Segment Start: Exercise data

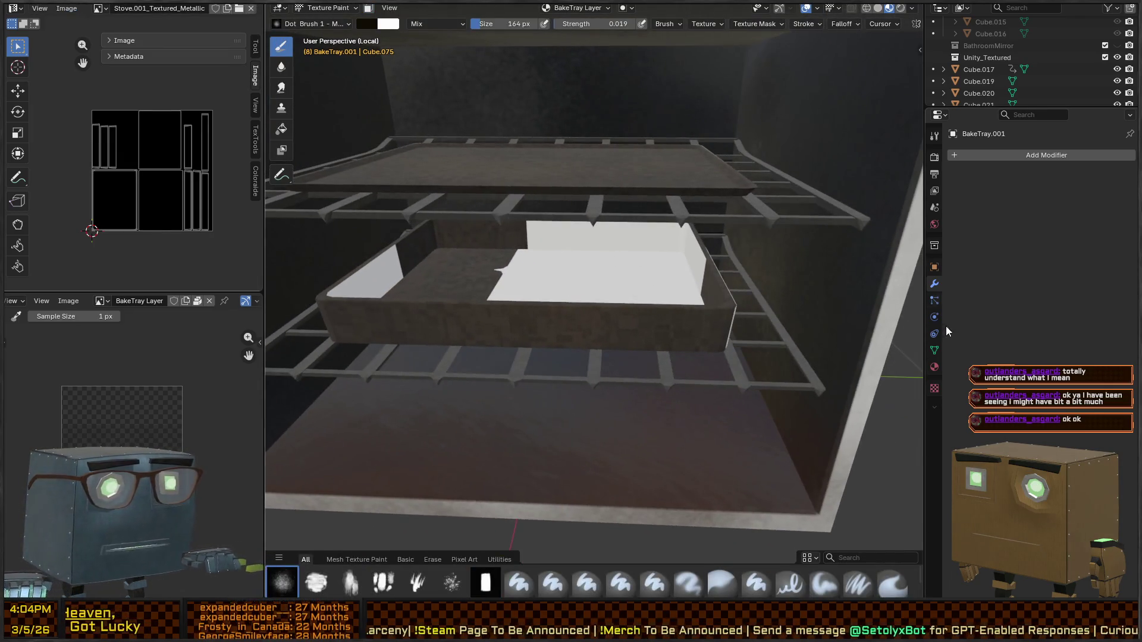
click(933, 369)
click(1110, 202)
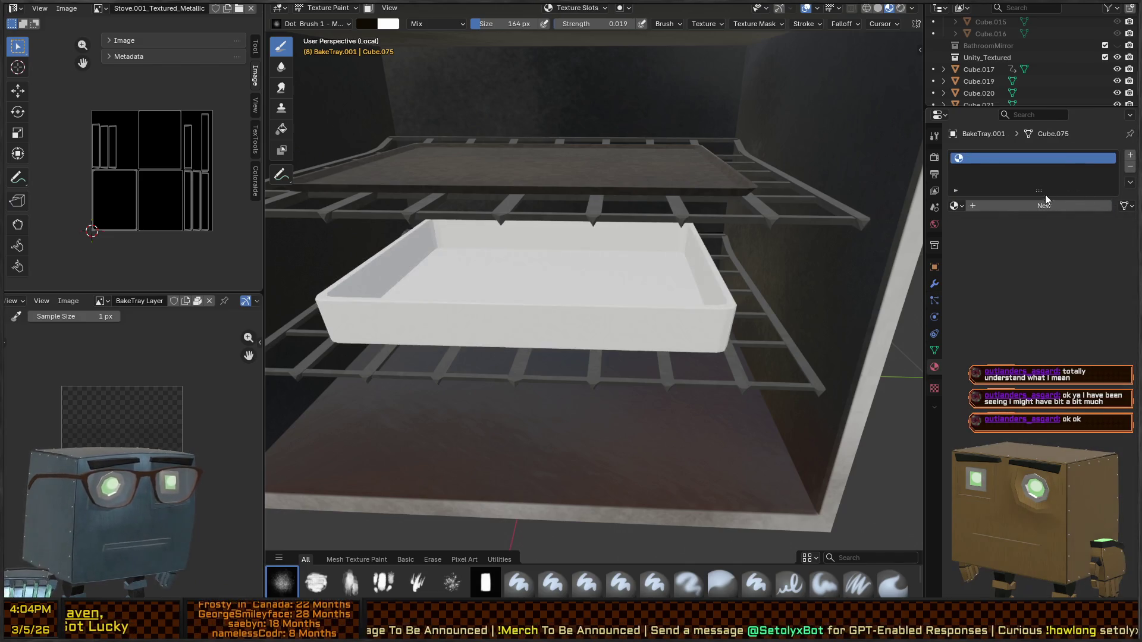
click(933, 350)
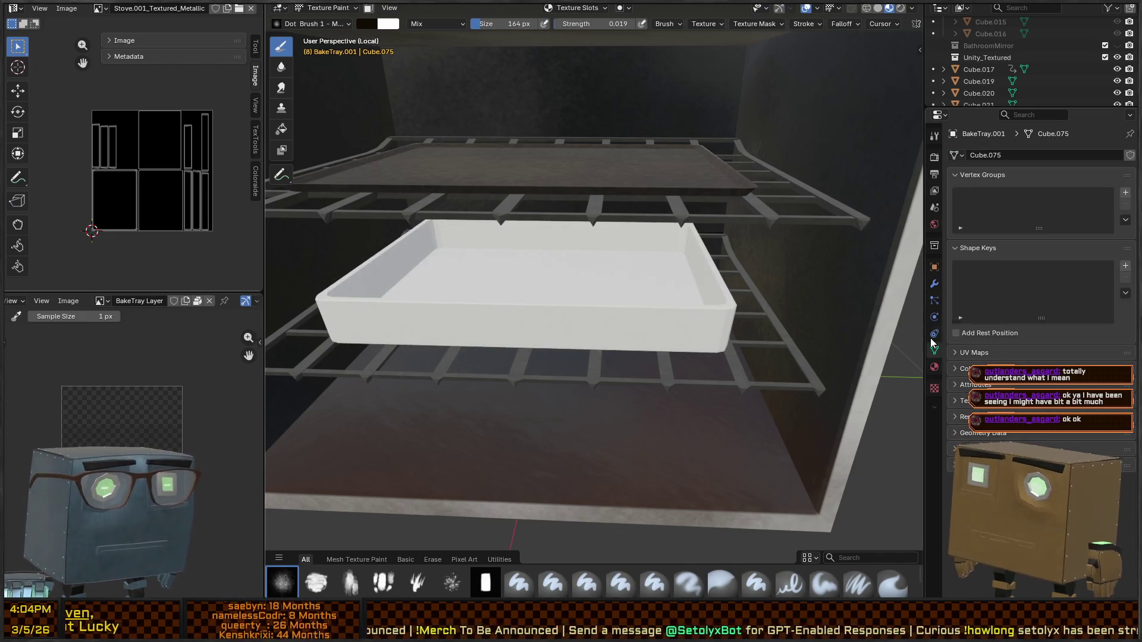
Step: Rename the tray object to BakePan
key(F2)
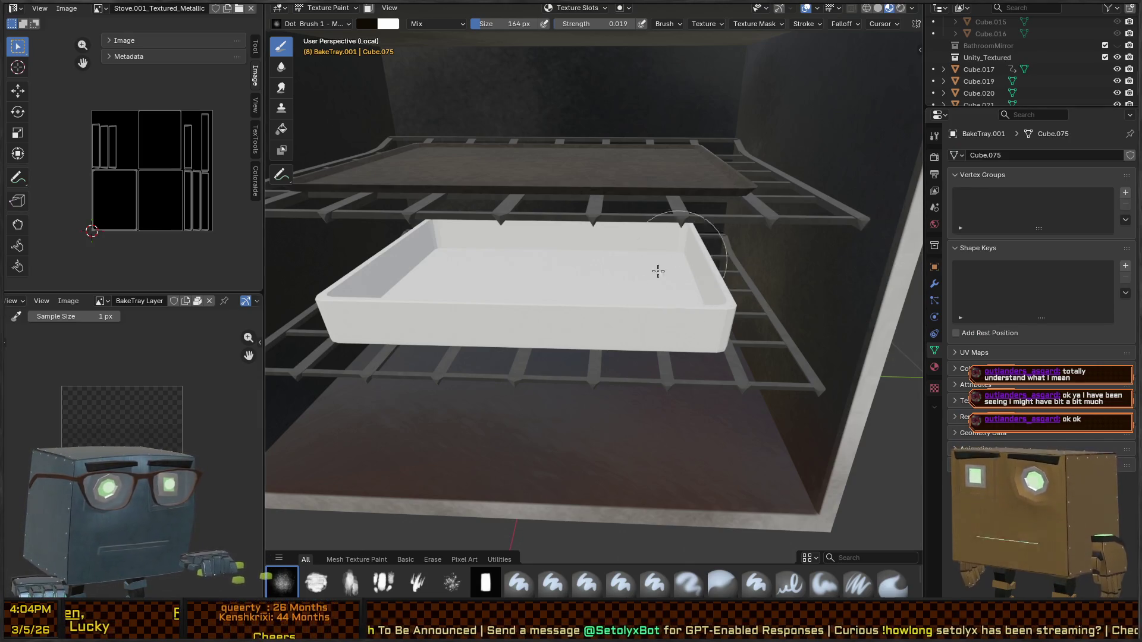
key(F2)
text(BakePan)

Segment End: Exercise data

» Work order
Each record above goes into the copy word for word; the pictures do not.

» Written solution
click(933, 369)
click(1110, 202)
click(933, 350)
Step: Rename the tray object to BakePan
key(F2)
key(F2)
text(BakePan)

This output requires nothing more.